I wake up to a message from Fred, who's supposed to go on a 24-hour shift in the hospital today. It's all part of the skeletal workforce being implemented by PGH: as few health-care professionals at any given time. If a team on duty gets infected, at least others can still make it to work.

"If things don't improve, I don't think we can travel anymore," he writes. He lives in Ortigas, a few blocks away from me. I'm scheduled to go on the same shift next week, plus the out-patient chemo sessions if our patients (or their oncologists) ever make it to Taft Avenue. The suspension of Grab, taxis, and other modes of public transportation is a problem for us, healthcare workers, who don't drive. I am considering my alternatives. Walking is one of them. I check Apple Maps: if I walk from home to work, it will take me an hour and 45 minutes. It makes me wonder: what about our nurses who live in Cavite?
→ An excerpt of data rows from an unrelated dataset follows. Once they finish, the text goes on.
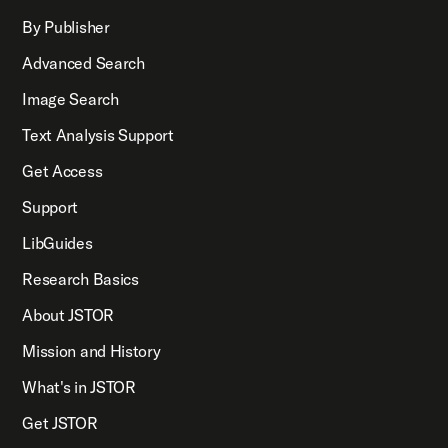
By Publisher
Advanced Search
Image Search
Text Analysis Support
Get Access
Support
LibGuides
Research Basics
About JSTOR
Mission and History
What's in JSTOR
Get JSTOR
But the government's declaration to suspend transportation is sweeping. It's understandable: lock everyone in his or her home. The less physical human interaction, the better the virus can be controlled. But I wonder that idea has been thoroughly assessed. I wish our leaders were more understanding.

Fred writes a message to the local government unit: he lives in Pasig, but he works in Manila. Who should he write to? He doesn't get any response. He asks someone else to cover for his post. I don't know about his plans, but the clinical department where we belong is organizing a carpool of sorts. It's a creative idea that can work.

A friend offers his unused condo: "You can stay there if you have to, but I warn you: it's a mess," he tells me. I hope I will not be needing it, but his kindness warms my heart. The writer Jessica Zafra (from whom this idea of writing a daily blog during the lockdown came), writes:

Observe and remember the way the people around you behave these days, because that’s what they really are.

Dire situations bring out the best and worst in people.

EDSA is eerily quiet. I can hear the birds chirp.